In almost all court judgments, once the judgment is final it can’t be changed. This rule does not apply to issues involving child welfare and support. If there is new conduct or events that affect the best interests of a child, the Court has the power to change the judgment. Provisions relating to child custody, visitation and support are almost always modifiable. If there is a material change in circumstances, then the parties may consider seeking a modification. Assuming that you prove the change in circumstances then the court must determine if the best interests of the child mandates a change in the judgment. In Massachusetts, a change of circumstances in child support may be the passage of three years since the last judgment of support entered.
While child issues can change, the court won’t consider evidence that occurred prior to the entry of the earlier judgment. A modification is not an excuse to try the divorce again. There must be a material change of circumstances since the last judgment.
Until the Court changes the provisions of the earlier judgment, the parties must strictly follow the terms of the judgment. While the judgment may allow for the parties to change the terms of the judgment by agreement, such an agreement is not enforceable by a contempt proceeding unless the new terms were approved by a Judge. Massachusetts Courts have a simplified procedure for court approval of a modification by agreement of the parties. The parties don’t have the power to change the amount of child support by agreement without Court approval.
If you are considering seeking a change in the child-related issues from a prior judgment, you should consult an experienced family law attorney who can help you understand if you can and should seek a modification of the judgment.

......

EXERCISE INSTRUCTIONS
(a) Using the text on modifying child-related judgments, say whether each statement agrees with it, and quote the words that decide each one: (i) Provisions on child custody, visitation and support can almost always be modified. (ii) In a modification, the court will weigh evidence from before the earlier judgment was entered. (iii) The parties may change the amount of child support by agreement without court approval.
(b) According to the text on modifying child-related judgments, what may count as a change of circumstances in child support in Massachusetts?

......

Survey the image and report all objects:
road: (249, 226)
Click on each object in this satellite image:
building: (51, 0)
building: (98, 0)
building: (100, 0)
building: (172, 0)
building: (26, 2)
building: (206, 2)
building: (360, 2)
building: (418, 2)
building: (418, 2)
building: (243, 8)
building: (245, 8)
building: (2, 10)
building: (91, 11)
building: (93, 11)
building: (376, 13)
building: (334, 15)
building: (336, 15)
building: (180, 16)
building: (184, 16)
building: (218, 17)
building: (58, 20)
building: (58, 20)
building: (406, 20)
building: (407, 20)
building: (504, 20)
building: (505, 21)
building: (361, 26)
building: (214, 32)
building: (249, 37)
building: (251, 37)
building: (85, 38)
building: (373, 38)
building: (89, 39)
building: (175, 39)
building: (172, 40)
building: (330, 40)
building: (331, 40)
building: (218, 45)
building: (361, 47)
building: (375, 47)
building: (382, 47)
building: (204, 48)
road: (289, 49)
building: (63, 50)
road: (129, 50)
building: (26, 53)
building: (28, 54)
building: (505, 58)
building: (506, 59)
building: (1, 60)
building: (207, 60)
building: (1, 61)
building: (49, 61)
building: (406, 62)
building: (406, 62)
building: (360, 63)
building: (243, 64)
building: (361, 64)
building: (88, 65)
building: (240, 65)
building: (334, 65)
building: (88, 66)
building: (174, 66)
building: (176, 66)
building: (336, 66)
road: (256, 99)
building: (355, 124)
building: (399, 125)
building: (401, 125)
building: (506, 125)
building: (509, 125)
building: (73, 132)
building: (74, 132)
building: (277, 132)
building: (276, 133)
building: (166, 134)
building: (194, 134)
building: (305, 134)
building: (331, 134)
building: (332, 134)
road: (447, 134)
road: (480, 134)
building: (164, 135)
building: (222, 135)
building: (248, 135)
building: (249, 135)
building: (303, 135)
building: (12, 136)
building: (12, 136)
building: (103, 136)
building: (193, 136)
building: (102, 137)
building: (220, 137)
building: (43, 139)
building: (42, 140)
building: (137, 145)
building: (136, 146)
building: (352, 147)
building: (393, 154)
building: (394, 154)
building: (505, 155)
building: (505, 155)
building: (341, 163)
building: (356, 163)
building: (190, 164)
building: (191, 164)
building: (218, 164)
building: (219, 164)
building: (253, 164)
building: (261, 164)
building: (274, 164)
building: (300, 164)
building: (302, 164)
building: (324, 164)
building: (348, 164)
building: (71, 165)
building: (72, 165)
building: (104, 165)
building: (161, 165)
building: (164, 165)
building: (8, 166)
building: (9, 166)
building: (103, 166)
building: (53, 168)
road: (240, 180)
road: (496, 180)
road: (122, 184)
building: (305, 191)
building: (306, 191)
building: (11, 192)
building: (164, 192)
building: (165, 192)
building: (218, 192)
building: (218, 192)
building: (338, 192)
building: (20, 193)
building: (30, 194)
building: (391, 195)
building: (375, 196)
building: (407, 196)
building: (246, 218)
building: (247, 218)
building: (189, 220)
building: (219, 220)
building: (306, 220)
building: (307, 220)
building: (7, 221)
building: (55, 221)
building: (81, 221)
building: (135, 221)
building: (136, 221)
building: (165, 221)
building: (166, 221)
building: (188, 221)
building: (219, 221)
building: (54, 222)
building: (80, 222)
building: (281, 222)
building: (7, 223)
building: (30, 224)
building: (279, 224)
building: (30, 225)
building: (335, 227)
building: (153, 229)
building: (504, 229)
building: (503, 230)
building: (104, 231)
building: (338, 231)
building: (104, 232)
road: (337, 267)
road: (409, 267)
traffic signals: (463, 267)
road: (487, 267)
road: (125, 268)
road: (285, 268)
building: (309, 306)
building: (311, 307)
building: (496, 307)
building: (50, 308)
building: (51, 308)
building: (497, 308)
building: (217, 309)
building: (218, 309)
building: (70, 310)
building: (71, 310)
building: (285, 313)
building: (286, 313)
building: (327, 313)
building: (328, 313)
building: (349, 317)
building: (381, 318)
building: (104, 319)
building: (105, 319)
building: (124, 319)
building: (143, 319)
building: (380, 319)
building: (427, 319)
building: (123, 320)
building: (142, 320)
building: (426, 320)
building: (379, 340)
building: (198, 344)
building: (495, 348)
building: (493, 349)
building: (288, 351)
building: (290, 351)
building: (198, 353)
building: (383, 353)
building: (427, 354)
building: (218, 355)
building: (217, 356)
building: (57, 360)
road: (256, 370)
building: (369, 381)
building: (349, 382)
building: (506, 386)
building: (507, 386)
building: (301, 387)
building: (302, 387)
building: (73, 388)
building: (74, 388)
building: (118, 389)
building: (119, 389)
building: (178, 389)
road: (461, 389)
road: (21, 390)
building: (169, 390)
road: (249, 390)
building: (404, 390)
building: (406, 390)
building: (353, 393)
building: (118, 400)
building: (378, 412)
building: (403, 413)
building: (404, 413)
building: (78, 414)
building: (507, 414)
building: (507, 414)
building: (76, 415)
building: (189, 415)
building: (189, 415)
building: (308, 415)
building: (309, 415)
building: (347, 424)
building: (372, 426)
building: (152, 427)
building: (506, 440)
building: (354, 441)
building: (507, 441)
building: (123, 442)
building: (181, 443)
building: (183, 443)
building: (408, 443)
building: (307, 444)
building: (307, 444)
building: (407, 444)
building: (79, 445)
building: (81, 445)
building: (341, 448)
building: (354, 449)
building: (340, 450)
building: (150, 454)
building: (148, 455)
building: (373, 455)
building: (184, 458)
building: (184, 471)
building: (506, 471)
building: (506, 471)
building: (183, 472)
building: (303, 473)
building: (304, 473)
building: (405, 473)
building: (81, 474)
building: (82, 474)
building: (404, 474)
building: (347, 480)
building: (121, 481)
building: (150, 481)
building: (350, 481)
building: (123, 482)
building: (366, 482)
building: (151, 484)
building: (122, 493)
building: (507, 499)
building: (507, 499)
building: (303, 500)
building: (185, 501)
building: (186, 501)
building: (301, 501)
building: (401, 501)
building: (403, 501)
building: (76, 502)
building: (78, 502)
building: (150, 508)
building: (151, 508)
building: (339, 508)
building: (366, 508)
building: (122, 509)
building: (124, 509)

......

YOUR RESPONSES
(a)
(i) Yes: "Provisions relating to child custody, visitation and support are almost always modifiable."
(ii) No: "the court won’t consider evidence that occurred prior to the entry of the earlier judgment."
(iii) No: "The parties don’t have the power to change the amount of child support by agreement without Court approval."

(b) The passage of three years since the last judgment of support entered.